**TASK TO COMPLETE**
Present exactly, and only, the lines running from the line that contains "right shoulder: (325, 223)" through the end of the entries below.

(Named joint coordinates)
◇ ◇ ◇ ◇ ◇

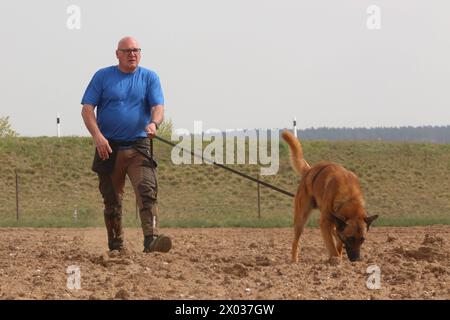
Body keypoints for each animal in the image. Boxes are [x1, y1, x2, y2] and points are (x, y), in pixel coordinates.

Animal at [284, 131, 378, 262]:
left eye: (362, 239)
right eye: (350, 238)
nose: (356, 260)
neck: (349, 198)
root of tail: (309, 170)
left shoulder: (337, 226)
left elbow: (338, 244)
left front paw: (338, 257)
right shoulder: (325, 223)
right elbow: (332, 247)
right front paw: (336, 260)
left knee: (335, 234)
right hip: (301, 220)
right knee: (295, 241)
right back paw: (294, 260)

◇ ◇ ◇ ◇ ◇

**COMPLETED TASK**
right shoulder: (325, 223)
right elbow: (332, 247)
right front paw: (336, 260)
left knee: (335, 234)
right hip: (301, 220)
right knee: (295, 241)
right back paw: (294, 260)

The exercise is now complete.